- TEXT BLOCK:

## Start

This is logic that cannot be argued with.

However I would add that there ARE numerous groups that are actively working to prevent or diminish the privacy breaches that are so rampant these days, and they do have their successes from time to time. Baby steps. But the governments are making strides in the other direction as well...

Either way it is a hot topic and Snowden is just the tip of the iceberg too.

You should come take a look over here in the Netherlands. Last year, our government adopted a system that connects the data from all government branches that deal with the data of the Dutch people to spy for possible breaches of legislation. For example, do you pay tax, and is that tax sufficient for your income, and is that income realistic for what you are actually doing, and is that car you drive even possible with the income you earn.

And us Dutch, what did we do? We didn't even fucking notice. People here walk around with their eyes closed and their hands on their ears. It's a level of ignorance I am extremely concerned about. We haven't learned shit from the second World War, where suddenly whole groups of people were forced to wear this little star so they could be deported elsewhere.

Looking forward to a great future of indoctrination and manipulation, but then again, it's never really been much different, just the toolset is getting more and more refined.


----------



## TheMailMan78 (Aug 11, 2015)

Vayra86 said:


> This is logic that cannot be argued with.
> 
> However I would add that there ARE numerous groups that are actively working to prevent or diminish the privacy breaches that are so rampant these days, and they do have their successes from time to time. Baby steps. But the governments are making strides in the other direction as well...
> 
> ...


I agree with both of you guys.......with that being said I think we have not only proven this whole MS thing to be small potato's but completely derailed this thread into oblivion! lol

I'm moving on gentlemen! Good debate/conversation.


----------



## Vayra86 (Aug 11, 2015)

It is always good to derail tinfoil threads to avoid total disaster and armageddon.


----------



## R-T-B (Aug 11, 2015)

TheMailMan78 said:


> I fully agree. My point is its more of a culture shock here in the states. A lot of illusion has been shattered since 9-11. Americans are not used to an NSA spying on its own citizens. Not that it wasn't happening before. It just wasn't as in the open as it is now. Personally I think its great. I have been enjoying the show. I knew since I was a small boy people in large groups (Government, Schools, Employers) become idiots. I think its a riot people actually believe that they are important enough to spy on and JUST NOW they figured out the "man" is watching them since Snowden.

## End

- AIM: Condense the paragraph of the forum thread above that begins "You should come take a look over here in the Netherlands" into a short bulleted list that keeps its main facts.

- MATERIAL PROVIDED:
## Start

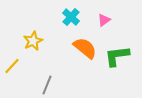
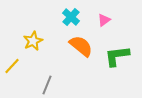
orange semicircle: moved 4 px left, 2 px up
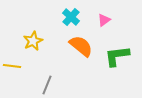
yellow line: rotated 54 degrees clockwise
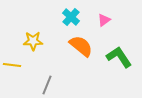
yellow star: rotated 24 degrees clockwise
green L-shape: moved 2 px right, 1 px down; rotated 64 degrees clockwise
yellow line: moved 1 px up
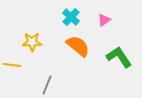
yellow star: moved 1 px left, 1 px down
orange semicircle: moved 3 px left
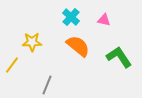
pink triangle: rotated 48 degrees clockwise
yellow line: rotated 60 degrees counterclockwise
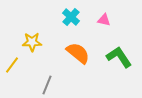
orange semicircle: moved 7 px down
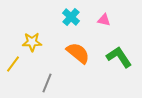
yellow line: moved 1 px right, 1 px up
gray line: moved 2 px up
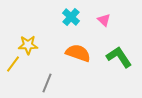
pink triangle: rotated 32 degrees clockwise
yellow star: moved 4 px left, 3 px down
orange semicircle: rotated 20 degrees counterclockwise
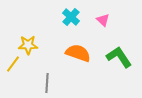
pink triangle: moved 1 px left
gray line: rotated 18 degrees counterclockwise
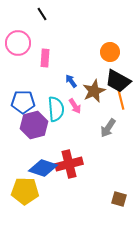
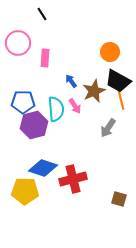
red cross: moved 4 px right, 15 px down
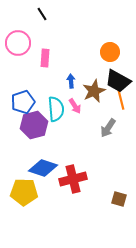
blue arrow: rotated 32 degrees clockwise
blue pentagon: rotated 20 degrees counterclockwise
yellow pentagon: moved 1 px left, 1 px down
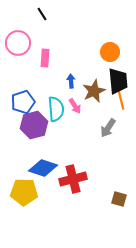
black trapezoid: rotated 124 degrees counterclockwise
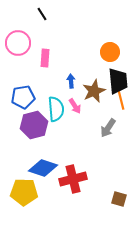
blue pentagon: moved 5 px up; rotated 10 degrees clockwise
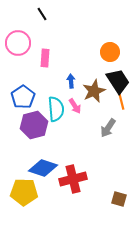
black trapezoid: rotated 28 degrees counterclockwise
blue pentagon: rotated 25 degrees counterclockwise
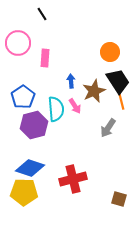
blue diamond: moved 13 px left
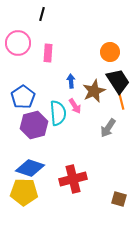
black line: rotated 48 degrees clockwise
pink rectangle: moved 3 px right, 5 px up
cyan semicircle: moved 2 px right, 4 px down
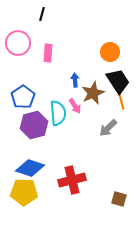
blue arrow: moved 4 px right, 1 px up
brown star: moved 1 px left, 2 px down
gray arrow: rotated 12 degrees clockwise
red cross: moved 1 px left, 1 px down
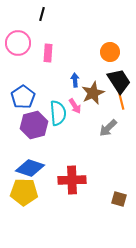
black trapezoid: moved 1 px right
red cross: rotated 12 degrees clockwise
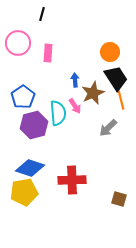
black trapezoid: moved 3 px left, 3 px up
yellow pentagon: rotated 12 degrees counterclockwise
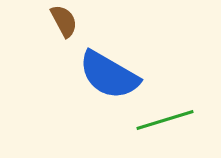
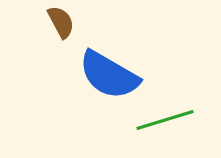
brown semicircle: moved 3 px left, 1 px down
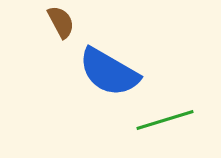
blue semicircle: moved 3 px up
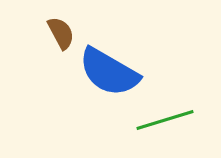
brown semicircle: moved 11 px down
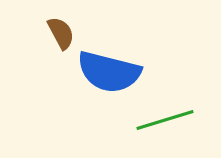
blue semicircle: rotated 16 degrees counterclockwise
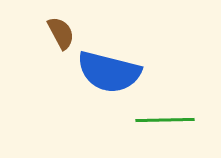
green line: rotated 16 degrees clockwise
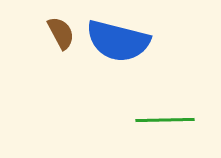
blue semicircle: moved 9 px right, 31 px up
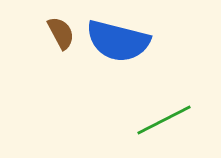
green line: moved 1 px left; rotated 26 degrees counterclockwise
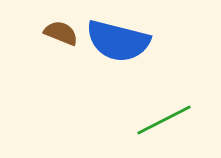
brown semicircle: rotated 40 degrees counterclockwise
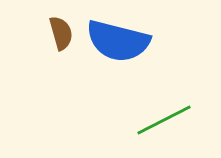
brown semicircle: rotated 52 degrees clockwise
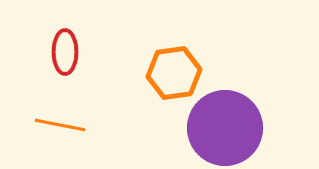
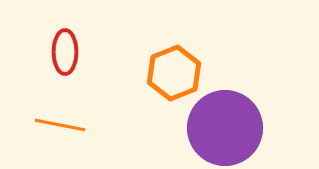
orange hexagon: rotated 14 degrees counterclockwise
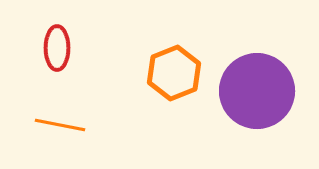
red ellipse: moved 8 px left, 4 px up
purple circle: moved 32 px right, 37 px up
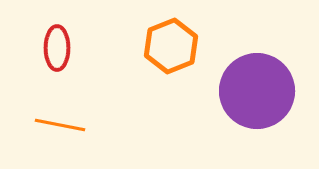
orange hexagon: moved 3 px left, 27 px up
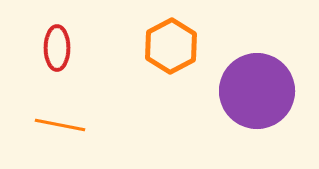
orange hexagon: rotated 6 degrees counterclockwise
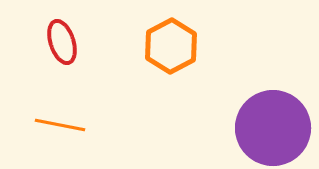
red ellipse: moved 5 px right, 6 px up; rotated 18 degrees counterclockwise
purple circle: moved 16 px right, 37 px down
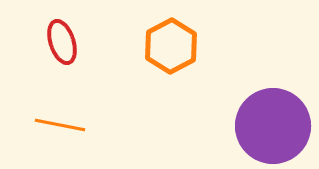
purple circle: moved 2 px up
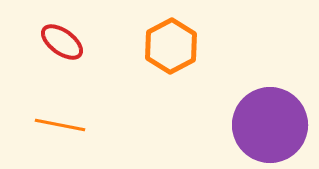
red ellipse: rotated 36 degrees counterclockwise
purple circle: moved 3 px left, 1 px up
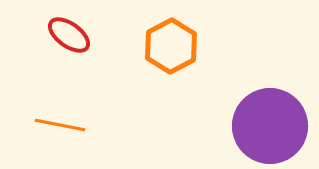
red ellipse: moved 7 px right, 7 px up
purple circle: moved 1 px down
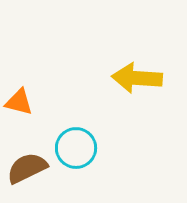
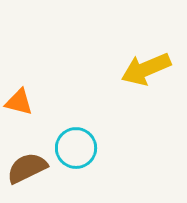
yellow arrow: moved 9 px right, 9 px up; rotated 27 degrees counterclockwise
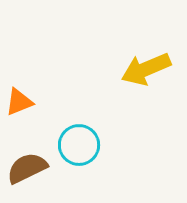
orange triangle: rotated 36 degrees counterclockwise
cyan circle: moved 3 px right, 3 px up
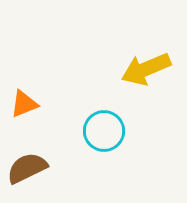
orange triangle: moved 5 px right, 2 px down
cyan circle: moved 25 px right, 14 px up
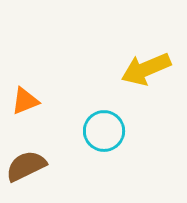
orange triangle: moved 1 px right, 3 px up
brown semicircle: moved 1 px left, 2 px up
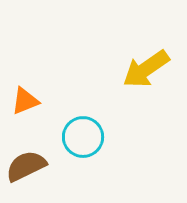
yellow arrow: rotated 12 degrees counterclockwise
cyan circle: moved 21 px left, 6 px down
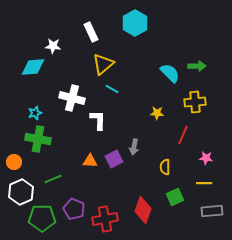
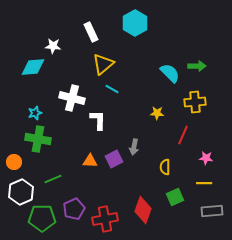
purple pentagon: rotated 25 degrees clockwise
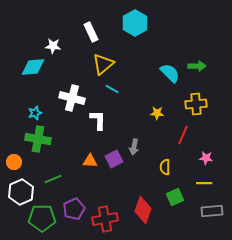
yellow cross: moved 1 px right, 2 px down
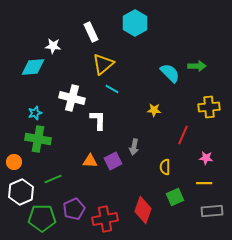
yellow cross: moved 13 px right, 3 px down
yellow star: moved 3 px left, 3 px up
purple square: moved 1 px left, 2 px down
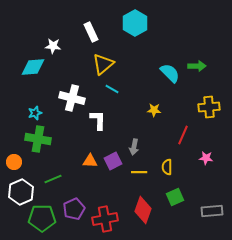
yellow semicircle: moved 2 px right
yellow line: moved 65 px left, 11 px up
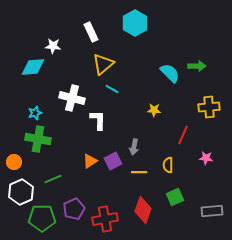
orange triangle: rotated 35 degrees counterclockwise
yellow semicircle: moved 1 px right, 2 px up
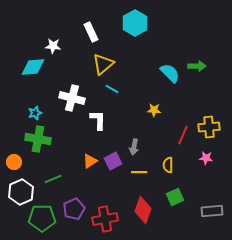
yellow cross: moved 20 px down
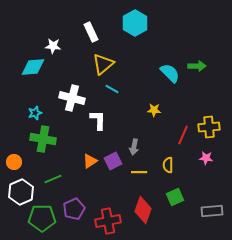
green cross: moved 5 px right
red cross: moved 3 px right, 2 px down
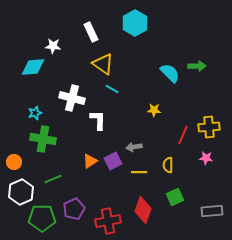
yellow triangle: rotated 45 degrees counterclockwise
gray arrow: rotated 70 degrees clockwise
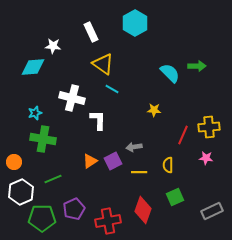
gray rectangle: rotated 20 degrees counterclockwise
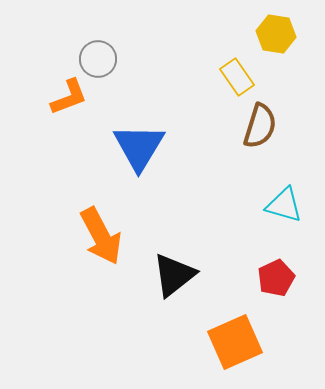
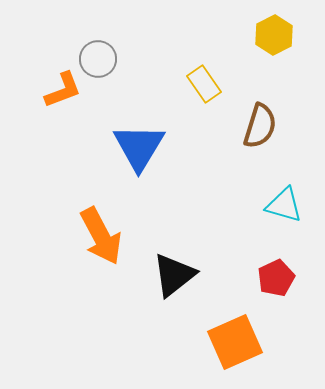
yellow hexagon: moved 2 px left, 1 px down; rotated 24 degrees clockwise
yellow rectangle: moved 33 px left, 7 px down
orange L-shape: moved 6 px left, 7 px up
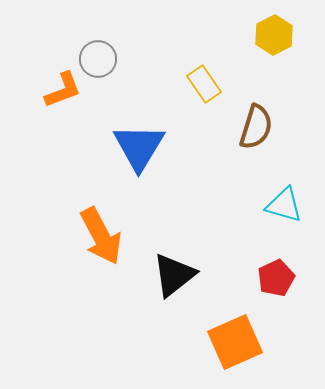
brown semicircle: moved 4 px left, 1 px down
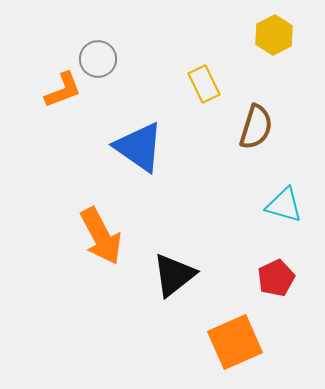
yellow rectangle: rotated 9 degrees clockwise
blue triangle: rotated 26 degrees counterclockwise
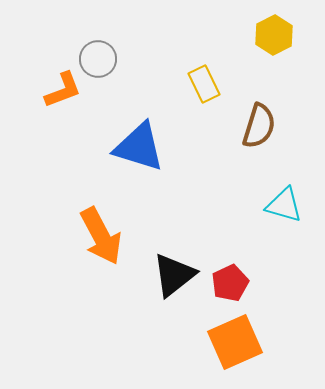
brown semicircle: moved 3 px right, 1 px up
blue triangle: rotated 18 degrees counterclockwise
red pentagon: moved 46 px left, 5 px down
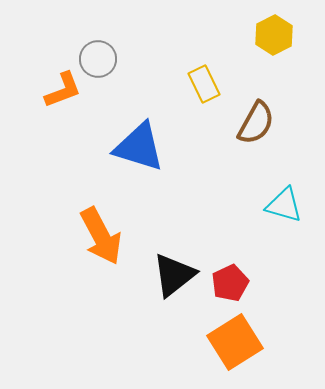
brown semicircle: moved 3 px left, 3 px up; rotated 12 degrees clockwise
orange square: rotated 8 degrees counterclockwise
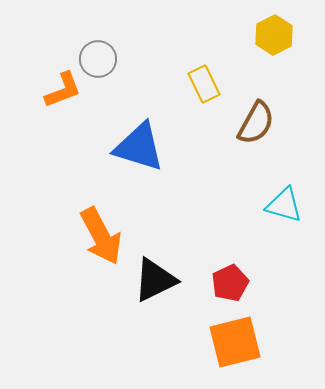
black triangle: moved 19 px left, 5 px down; rotated 12 degrees clockwise
orange square: rotated 18 degrees clockwise
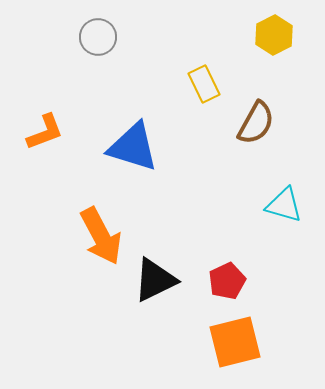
gray circle: moved 22 px up
orange L-shape: moved 18 px left, 42 px down
blue triangle: moved 6 px left
red pentagon: moved 3 px left, 2 px up
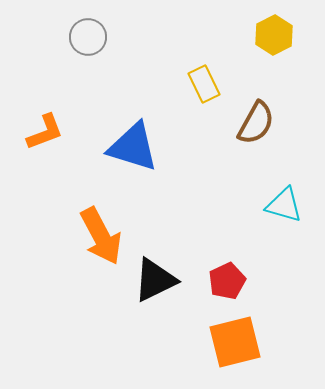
gray circle: moved 10 px left
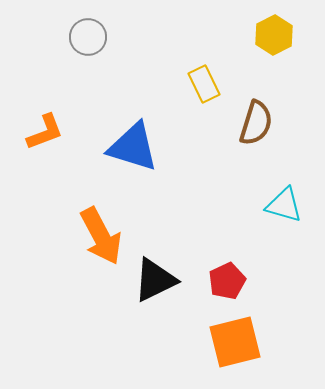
brown semicircle: rotated 12 degrees counterclockwise
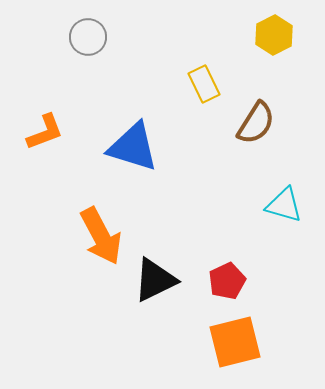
brown semicircle: rotated 15 degrees clockwise
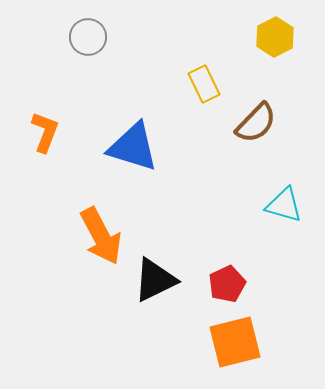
yellow hexagon: moved 1 px right, 2 px down
brown semicircle: rotated 12 degrees clockwise
orange L-shape: rotated 48 degrees counterclockwise
red pentagon: moved 3 px down
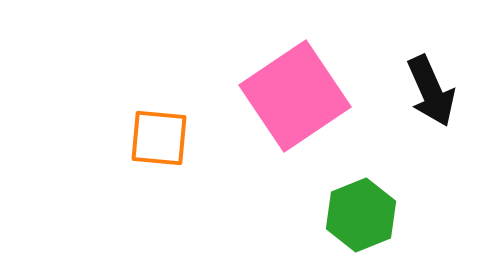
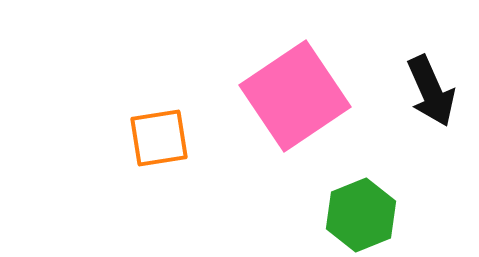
orange square: rotated 14 degrees counterclockwise
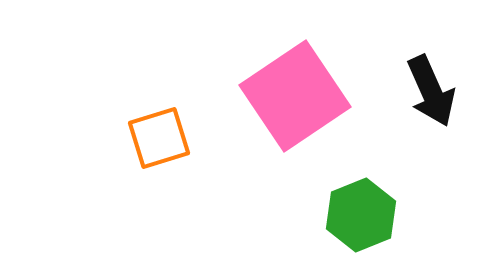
orange square: rotated 8 degrees counterclockwise
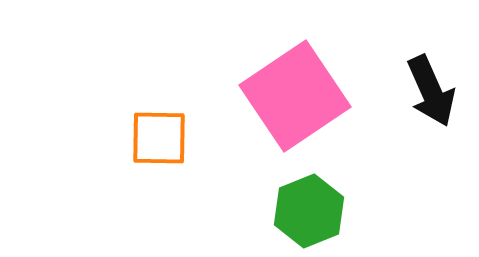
orange square: rotated 18 degrees clockwise
green hexagon: moved 52 px left, 4 px up
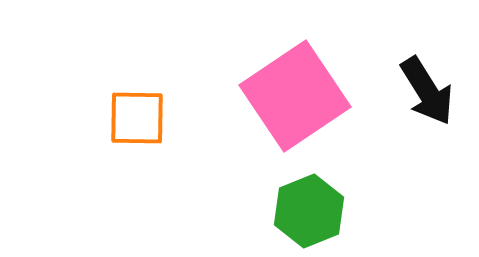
black arrow: moved 4 px left; rotated 8 degrees counterclockwise
orange square: moved 22 px left, 20 px up
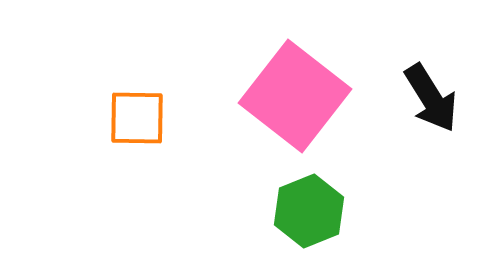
black arrow: moved 4 px right, 7 px down
pink square: rotated 18 degrees counterclockwise
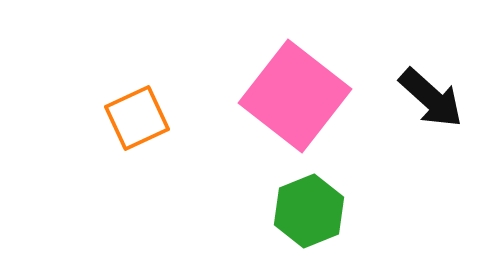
black arrow: rotated 16 degrees counterclockwise
orange square: rotated 26 degrees counterclockwise
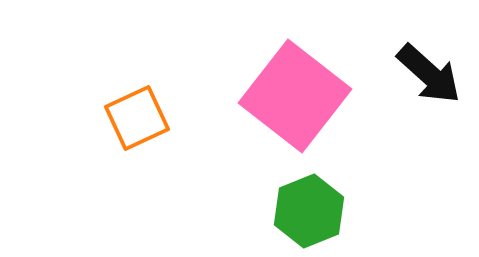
black arrow: moved 2 px left, 24 px up
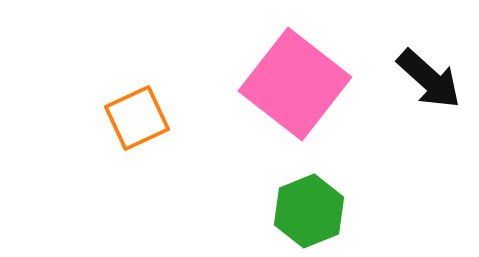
black arrow: moved 5 px down
pink square: moved 12 px up
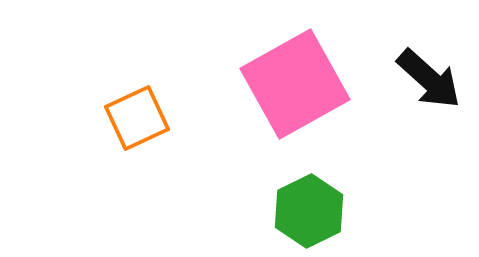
pink square: rotated 23 degrees clockwise
green hexagon: rotated 4 degrees counterclockwise
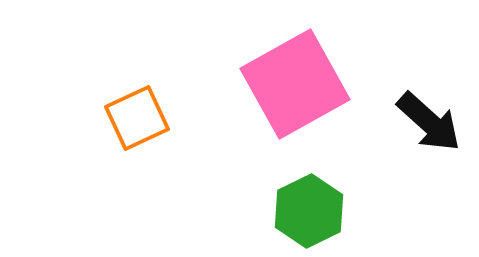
black arrow: moved 43 px down
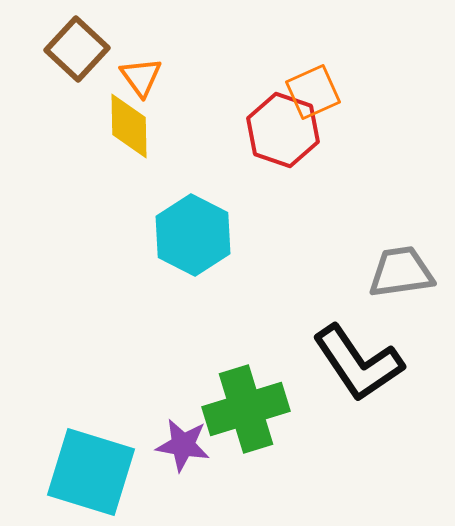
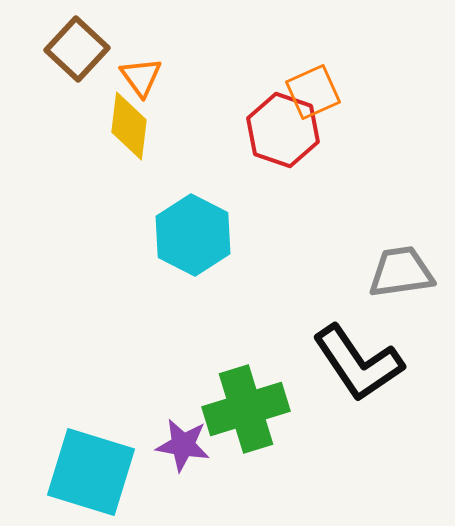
yellow diamond: rotated 8 degrees clockwise
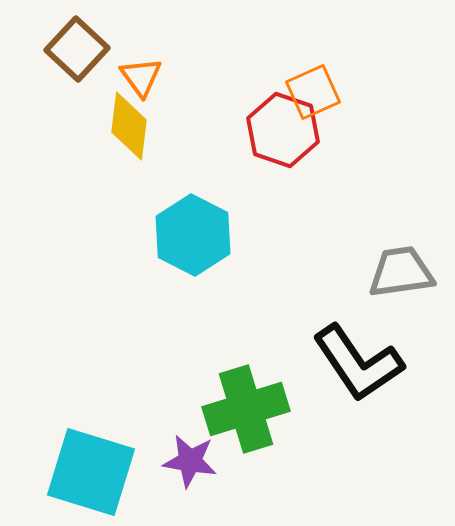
purple star: moved 7 px right, 16 px down
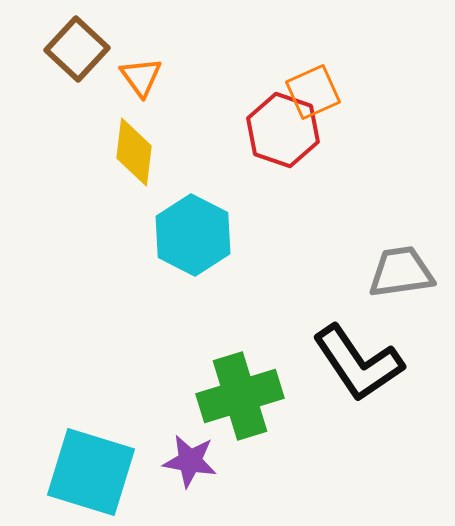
yellow diamond: moved 5 px right, 26 px down
green cross: moved 6 px left, 13 px up
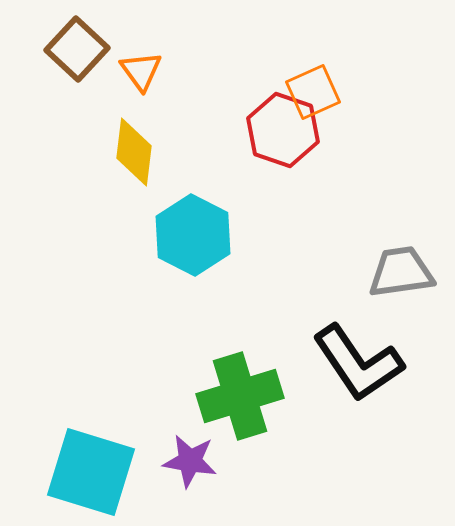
orange triangle: moved 6 px up
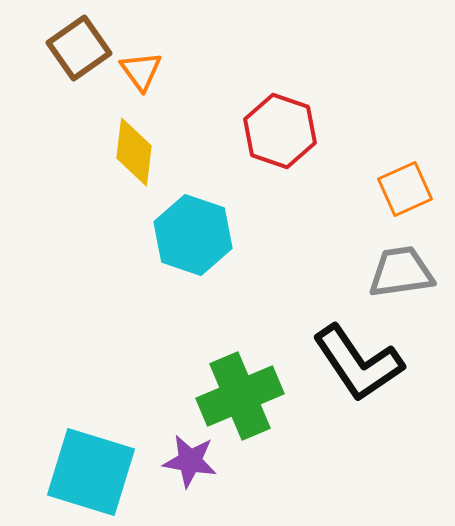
brown square: moved 2 px right, 1 px up; rotated 12 degrees clockwise
orange square: moved 92 px right, 97 px down
red hexagon: moved 3 px left, 1 px down
cyan hexagon: rotated 8 degrees counterclockwise
green cross: rotated 6 degrees counterclockwise
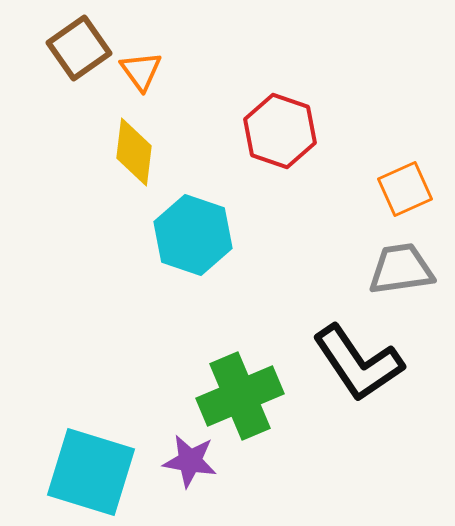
gray trapezoid: moved 3 px up
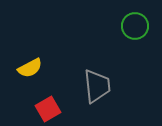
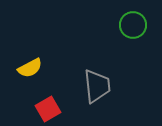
green circle: moved 2 px left, 1 px up
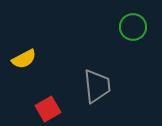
green circle: moved 2 px down
yellow semicircle: moved 6 px left, 9 px up
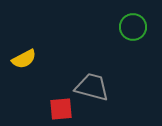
gray trapezoid: moved 5 px left, 1 px down; rotated 69 degrees counterclockwise
red square: moved 13 px right; rotated 25 degrees clockwise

## End

- THE OUTPUT:
- Last year, the Dutch government adopted a system that connects data from all government branches that handle the data of Dutch people.
- The system is used to spy for possible breaches of legislation.
- It checks, for example:
  - whether you pay tax
  - whether that tax is sufficient for your income
  - whether that income is realistic for what you actually do
  - whether the car you drive is possible on the income you earn